Why a medical school is offering a lesson in Season 4 of Stranger Things
It’s been almost a month since the fourth season of “Stranger Things” broke the internet — and we’re still not over it. Neither does the rest of the world. The scariest season of the hit Netflix show yet, this chapter not only became the most-watched English-language series in Netflix history, but it’s also the first show to reach #1 on Netflix in more than 80 countries, as noted. by means of CNN† Fortunately, we don’t have to wait too long for our next “Stranger Things” solution. Second part of season 4 will premiere on July 1st†
From high school dramas to romantic suspense to highly anticipated reunions, this seven-part season is packed with compelling content. But the main storyline revolved around Vecna, a vicious monster who feeds on the darkness and despair of teenagers in Hawkins, Indiana.

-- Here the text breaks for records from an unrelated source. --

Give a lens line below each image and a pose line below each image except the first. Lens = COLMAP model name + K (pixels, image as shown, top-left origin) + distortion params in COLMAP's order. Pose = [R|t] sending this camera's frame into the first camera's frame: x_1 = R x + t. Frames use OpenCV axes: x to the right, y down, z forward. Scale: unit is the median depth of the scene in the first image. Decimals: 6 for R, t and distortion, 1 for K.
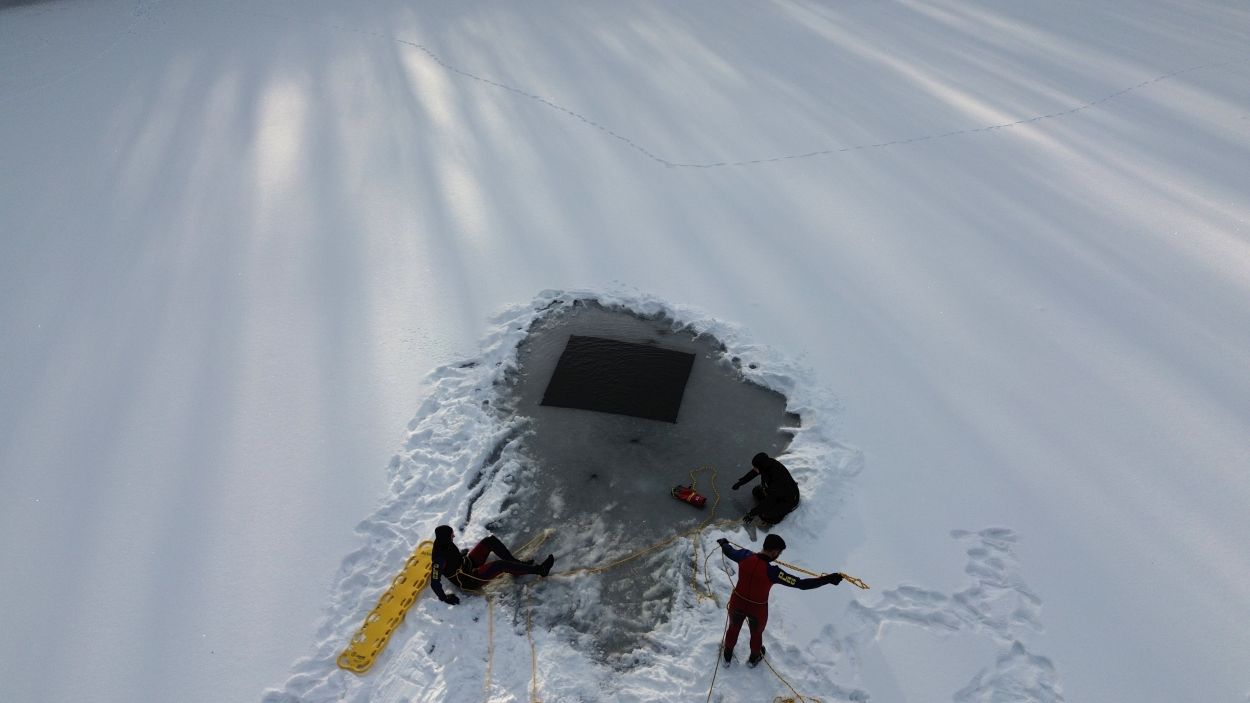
lens RADIAL K [[874.3, 0, 624.0], [0, 874.3, 339.8], [0, 0, 1]] dist [0.076254, -0.071898]
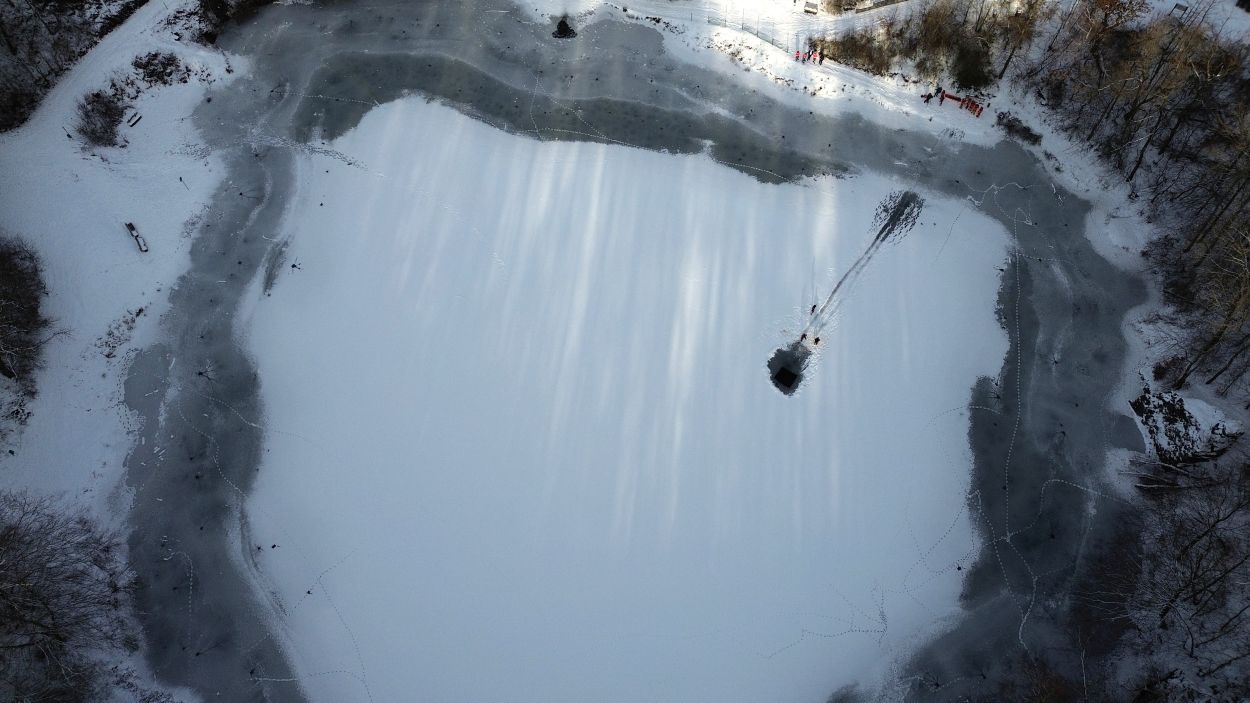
lens RADIAL K [[874.3, 0, 626.4], [0, 874.3, 354.9], [0, 0, 1]] dist [0.076254, -0.071898]
pose [[-0.923679, -0.335957, 0.184254, -0.063518], [0.223358, -0.081377, 0.971334, -7.920313], [-0.311332, 0.938355, 0.150205, 0.115224]]
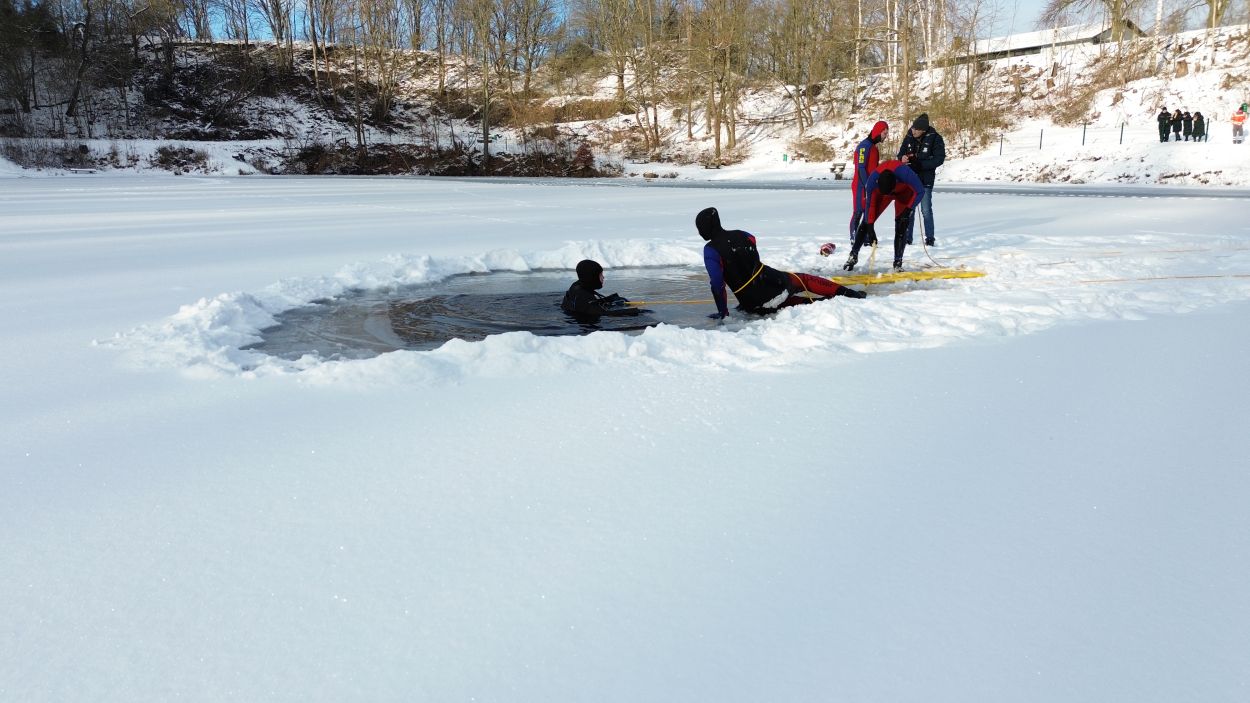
lens RADIAL K [[874.3, 0, 623.3], [0, 874.3, 350.4], [0, 0, 1]] dist [0.076254, -0.071898]
pose [[-0.559705, -0.164008, 0.812300, -0.486242], [0.459716, 0.754109, 0.469021, -0.166713], [-0.689486, 0.635941, -0.346682, 1.200886]]
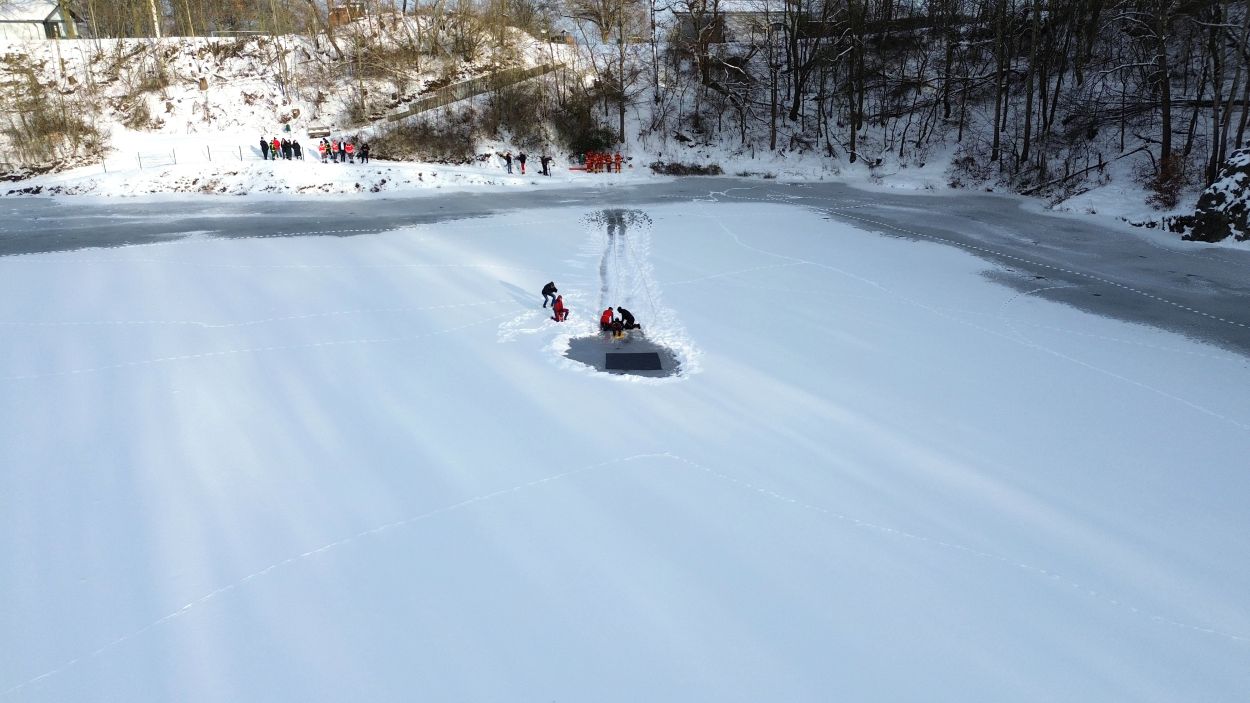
lens RADIAL K [[874.3, 0, 624.3], [0, 874.3, 355.6], [0, 0, 1]] dist [0.076254, -0.071898]
pose [[-0.969282, 0.090716, -0.228610, 0.604551], [-0.128888, 0.604297, 0.786265, -1.984486], [0.209475, 0.791578, -0.574042, 2.497389]]
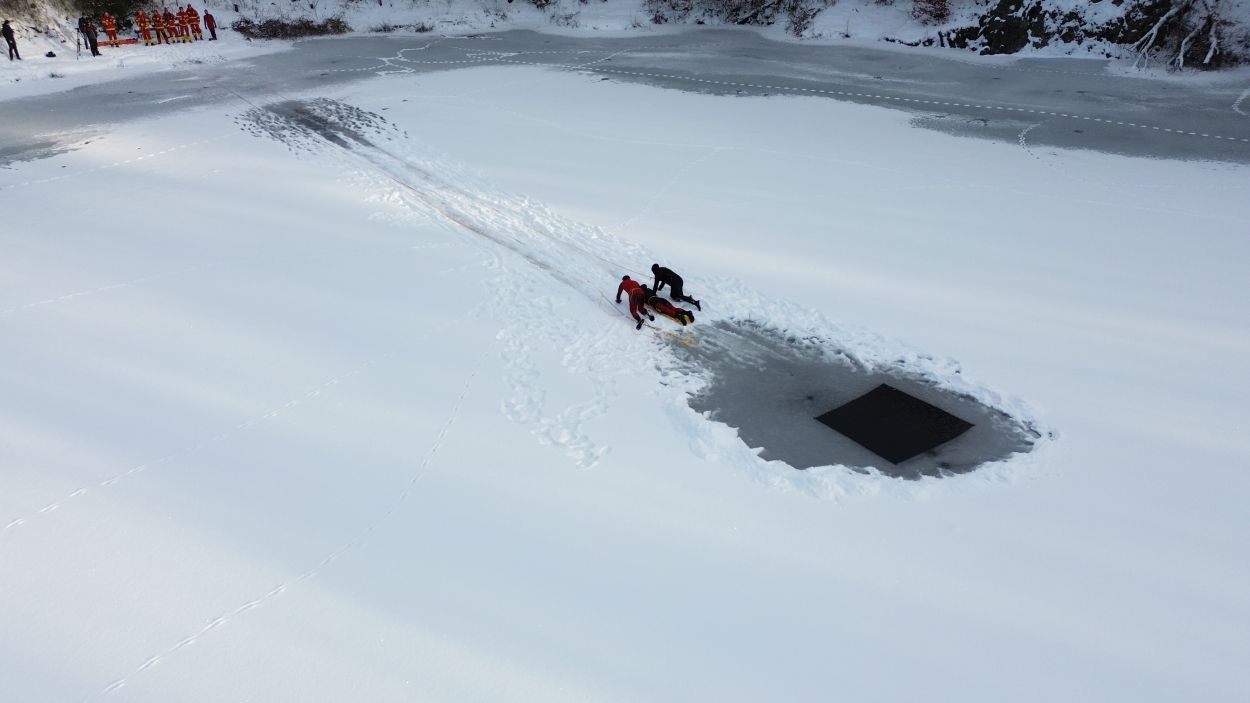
lens RADIAL K [[874.3, 0, 623.3], [0, 874.3, 357.4], [0, 0, 1]] dist [0.076254, -0.071898]
pose [[-0.634943, 0.378374, -0.673558, 1.035840], [-0.420375, 0.562272, 0.712134, -0.729922], [0.648176, 0.735312, -0.197952, 0.974063]]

The only way to ward off Vecna’s fatal curse? Listening to your favorite song – cue “Running Up That Hill” by Kate Bush.
In an interview with VarietyDavid Harbour, who plays Hopper in this science fiction horror series, describes the deadly creature as a “psychological horror that I don’t think we actually saw.” “The Upside Down is this wild west world where creatures run around is violence, but we’ve never seen anything psychologically bad like this,” he continued. The psychological element of Season 4 of “Stranger Things” is so interesting and complex, that a medical school has even decided to offer a lesson to this season.
Rutgers professor encourages individuals with mental illness to learn from Stranger Things
If you are a fan of “Stranger Things” and medical student at Rutgers University, then you have a lot to look forward to next semester. Psychiatry professor Anthony Tobia will offer an elective at this New Jersey institution dedicated to the fourth season of this Netflix show. What better way to get your students excited about psychiatry? Tobia disagreed. “Great shows lead to great readings,” he said.
In an interview with Rutgers, Tobia drew several parallels between mental illnesses such as anxiety, depression, and PTSD, and the symptoms experienced by the victims of Vecna. The professor even revealed that the show could be a good wake-up call for teens experiencing signs of mental illness. “Be aware of your surroundings and situations, and if you see things ‘going dark’, don’t ignore that warning sign,” Tobia advised. “When things go dark, metaphorically or literally as they enter the Upside Down, it’s not a time to ignore your surroundings, it’s a time to take action.”
Tobia then recommended several ways to take care of your mental health. “One, with the help of a psychiatrist, identify the risk factors, talk to your doctor and come up with strategies and how to reduce them,” the Rutgers professor shared. “Two: identify your protective factors and make sure you learn how to access them to get out of that darkness.”